** Opening Data segment block **
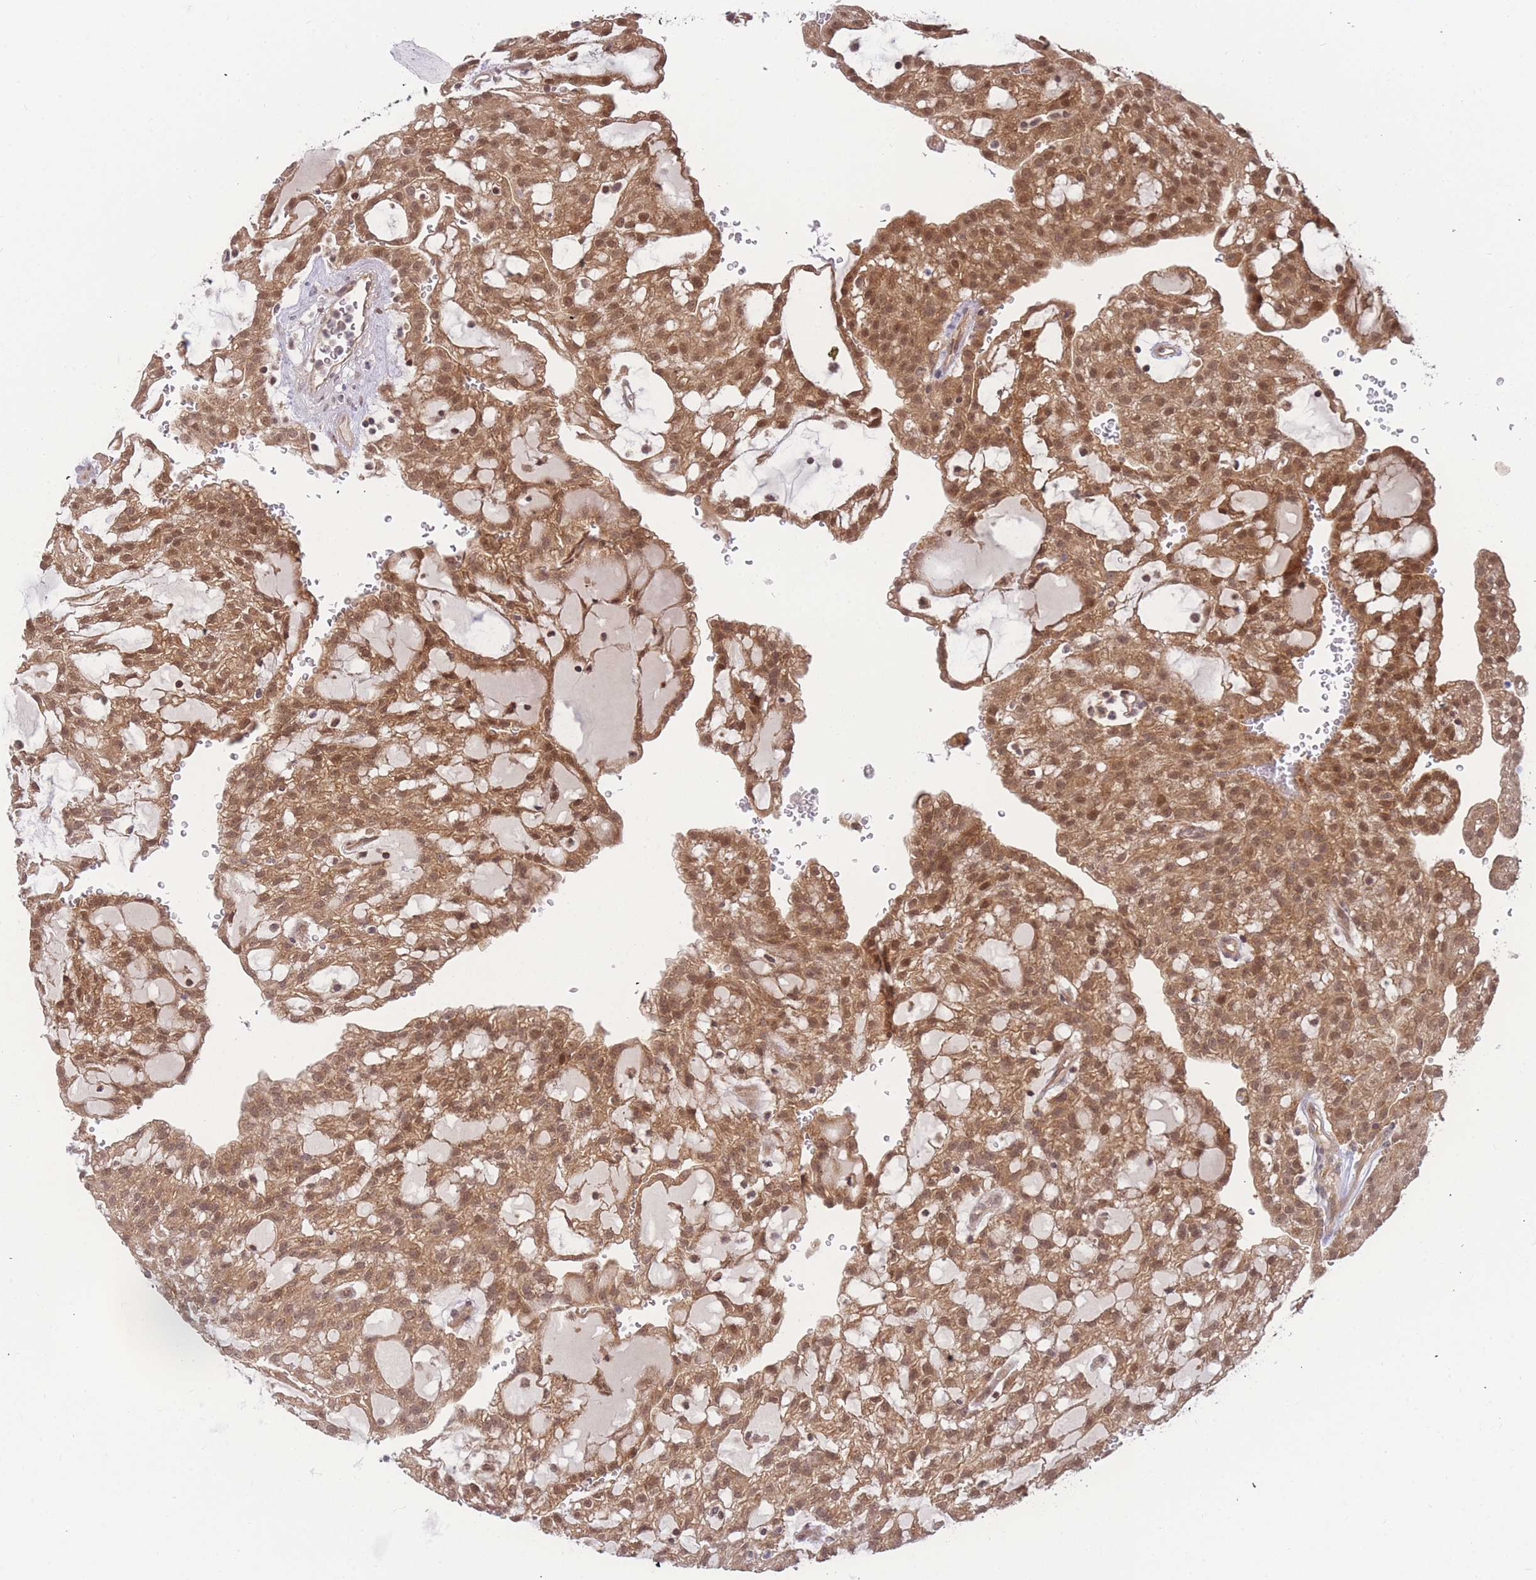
{"staining": {"intensity": "moderate", "quantity": ">75%", "location": "cytoplasmic/membranous,nuclear"}, "tissue": "renal cancer", "cell_type": "Tumor cells", "image_type": "cancer", "snomed": [{"axis": "morphology", "description": "Adenocarcinoma, NOS"}, {"axis": "topography", "description": "Kidney"}], "caption": "Immunohistochemistry of human renal cancer (adenocarcinoma) reveals medium levels of moderate cytoplasmic/membranous and nuclear staining in approximately >75% of tumor cells.", "gene": "KIAA1191", "patient": {"sex": "male", "age": 63}}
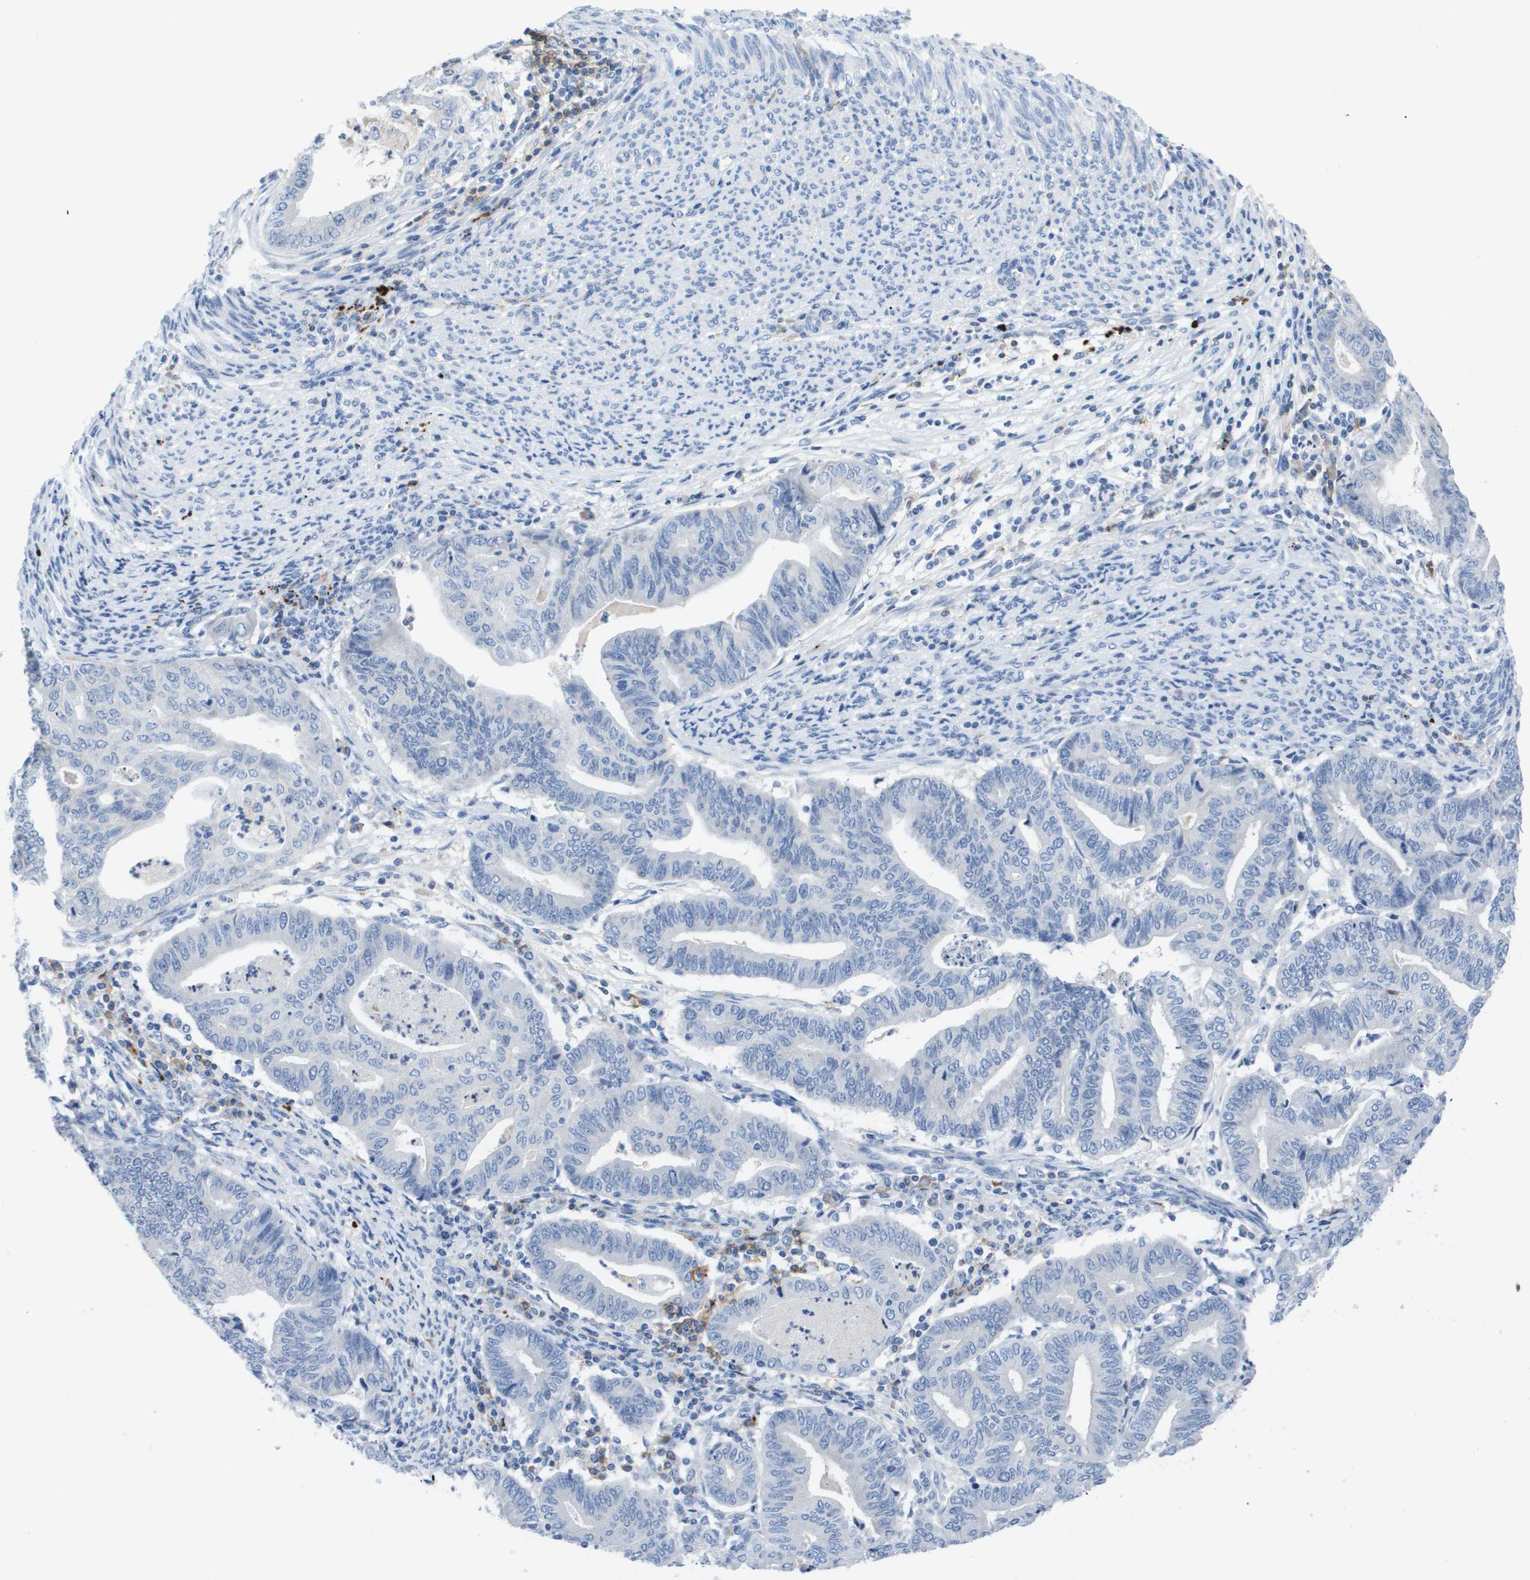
{"staining": {"intensity": "negative", "quantity": "none", "location": "none"}, "tissue": "endometrial cancer", "cell_type": "Tumor cells", "image_type": "cancer", "snomed": [{"axis": "morphology", "description": "Adenocarcinoma, NOS"}, {"axis": "topography", "description": "Endometrium"}], "caption": "A high-resolution histopathology image shows immunohistochemistry (IHC) staining of endometrial cancer, which reveals no significant expression in tumor cells.", "gene": "MS4A1", "patient": {"sex": "female", "age": 79}}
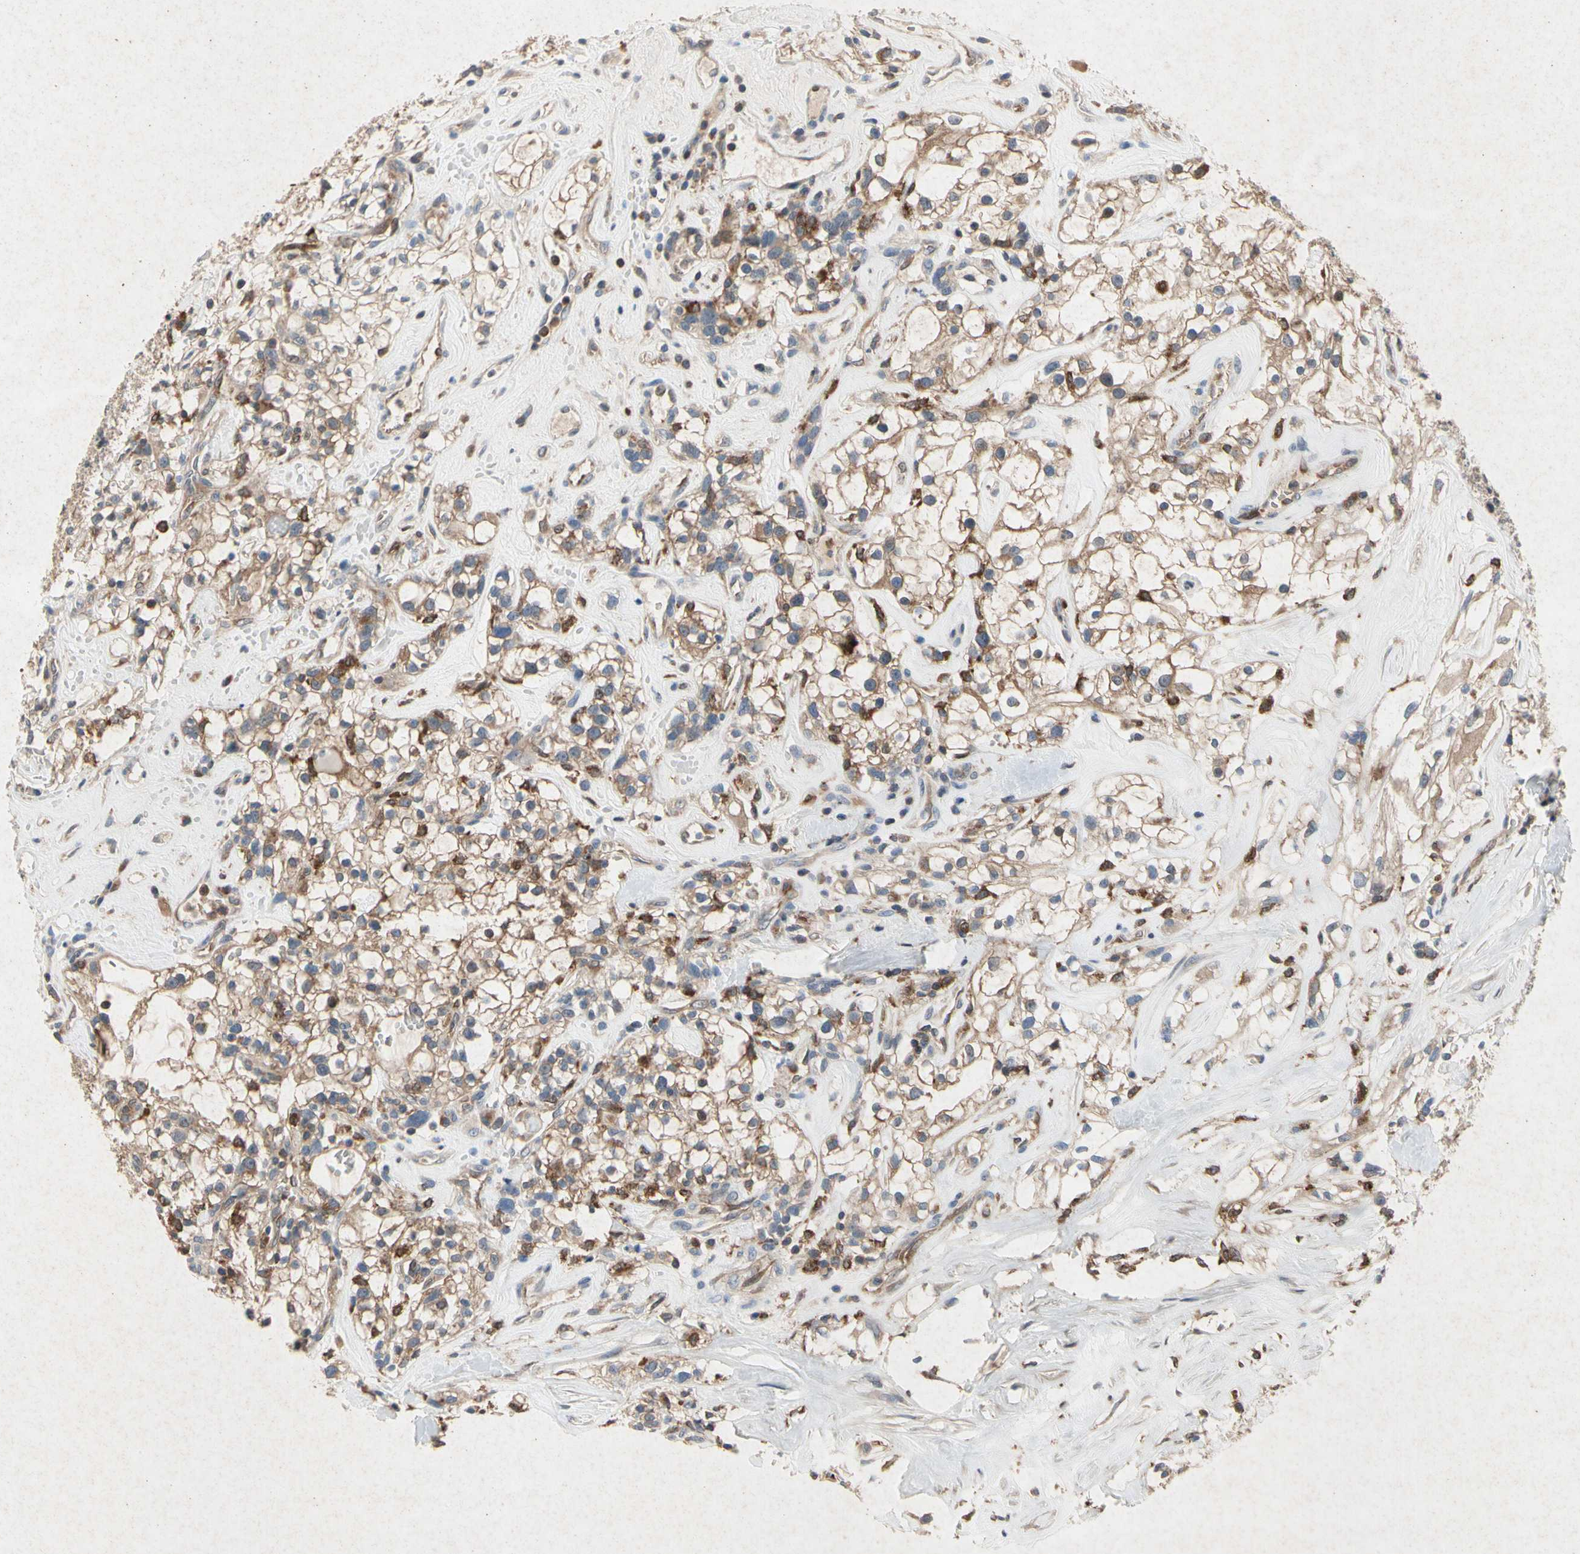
{"staining": {"intensity": "moderate", "quantity": ">75%", "location": "cytoplasmic/membranous"}, "tissue": "renal cancer", "cell_type": "Tumor cells", "image_type": "cancer", "snomed": [{"axis": "morphology", "description": "Adenocarcinoma, NOS"}, {"axis": "topography", "description": "Kidney"}], "caption": "Adenocarcinoma (renal) stained with immunohistochemistry (IHC) exhibits moderate cytoplasmic/membranous positivity in about >75% of tumor cells. The staining was performed using DAB to visualize the protein expression in brown, while the nuclei were stained in blue with hematoxylin (Magnification: 20x).", "gene": "RPS6KA1", "patient": {"sex": "female", "age": 60}}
** Closing Data segment block **
→ Work task
Return nothing except the lines from the one containing "high-resolution histopathology image" through the final line of the data, copied exactly. Leave out all pictures.

→ Response
{"staining": {"intensity": "negative", "quantity": "none", "location": "none"}, "tissue": "endometrial cancer", "cell_type": "Tumor cells", "image_type": "cancer", "snomed": [{"axis": "morphology", "description": "Adenocarcinoma, NOS"}, {"axis": "topography", "description": "Endometrium"}], "caption": "A high-resolution histopathology image shows immunohistochemistry (IHC) staining of endometrial cancer, which reveals no significant expression in tumor cells.", "gene": "MS4A1", "patient": {"sex": "female", "age": 79}}
{"staining": {"intensity": "moderate", "quantity": ">75%", "location": "cytoplasmic/membranous"}, "tissue": "renal cancer", "cell_type": "Tumor cells", "image_type": "cancer", "snomed": [{"axis": "morphology", "description": "Adenocarcinoma, NOS"}, {"axis": "topography", "description": "Kidney"}], "caption": "Adenocarcinoma (renal) stained with immunohistochemistry (IHC) exhibits moderate cytoplasmic/membranous positivity in about >75% of tumor cells. The staining was performed using DAB to visualize the protein expression in brown, while the nuclei were stained in blue with hematoxylin (Magnification: 20x).", "gene": "RPS6KA1", "patient": {"sex": "female", "age": 60}}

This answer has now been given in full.